Apatow and Davidson co-wrote the script and drew some of the plot elements from Davidson’s own life story. Both the fictional Scott and the real-life Davidson had fireman fathers who died in line of duty when their sons were seven years old. Davidson’s father died in the Twin Towers on 9/11 while the fictional Scott’s father died heroically under less dramatic circumstances. Both Davidson and his character have suffered emotional trauma growing up without a father and both are troubled with Crohn’s disease.

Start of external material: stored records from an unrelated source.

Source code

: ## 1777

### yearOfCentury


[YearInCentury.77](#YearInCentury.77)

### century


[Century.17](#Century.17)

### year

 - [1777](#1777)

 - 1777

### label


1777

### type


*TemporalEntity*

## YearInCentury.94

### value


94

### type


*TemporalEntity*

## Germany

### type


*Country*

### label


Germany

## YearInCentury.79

The emotional scars that Scott carries through adolescence and into adulthood affect his life, often overwhelming him and leading to unwise life decisions, but Davidson is such a skilled comedic actor that the obviously ironic label, “King of Staten Island,” plays as a comedy even with the tragic elements that haunt his character. To contrast Scott’s lack of focus in making life decisions, he has a younger sister (Maude Apatow) who is graduating from high school and is soon off to the college of her choice. He frequently reminds her that she was too young to remember their father before his fateful accident and was therefore not as affected by the wrenching loss.
Scott spends most of his time hanging out with his friends and getting them to agree to let him practice his tattoo skills on them. One afternoon he is approached by a nine-year-old boy who, intrigued by all of the tattoos, agrees to let Scott practice on his shoulder. His friends discourage Scott from doing this without getting permission from the youngster’s parents, but Scott ignores their advice and proceeds until the child screams and runs away. The plot then takes an unexpected turn when the child’s father shows up that night at Scott’s home and begins excoriating him for harming his son and demands damages for the medical cost of removing the partial tattoo. Scott’s mother Margie (Marisa Tomei), who is an ER nurse, tells the irate father that she will get it taken care of and pay the cost. Somewhat mollified, the father Ray (Bill Burr), leaves saying that he will take care of the expense.
A few days later, Ray returns to speak again with Margie. Also a fireman, Ray and Margie find they have much in common and he asks her out on a date. A romance blooms much to the chagrin of Scott, who has just missed a close call with the police. His friends have broken into a pharmacy to steal drugs and he is to be their get-away driver, but the store’s alarm goes off and the police immediately respond. So, Scott drives away.
Margie makes Scott move out and the challenges he meets finding another place to live land him in a local firehouse, where some of the firemen remember his father, both his faults and his heroism. Almost stealing the movie from the other outstanding performers is an older fireman played by Steve Buscemi, who has the wisdom and compassion to handle a difficult young man.
“The King of Staten Island” is not a perfect movie. It lasts an overly long two-and-one-half hours and it has a misleading opening scene that seems to prepare us for a tragedy. But the tone of the film is much more comic than we are led to expect. The plot with its developments does hold together and there is a definite arc to the story. The acting in “The King” is spot-on and the plot elements, never banal, are always believable, especially in the scenes with the wonderful Marisa Tomei, whom we haven’t seen in enough movies lately.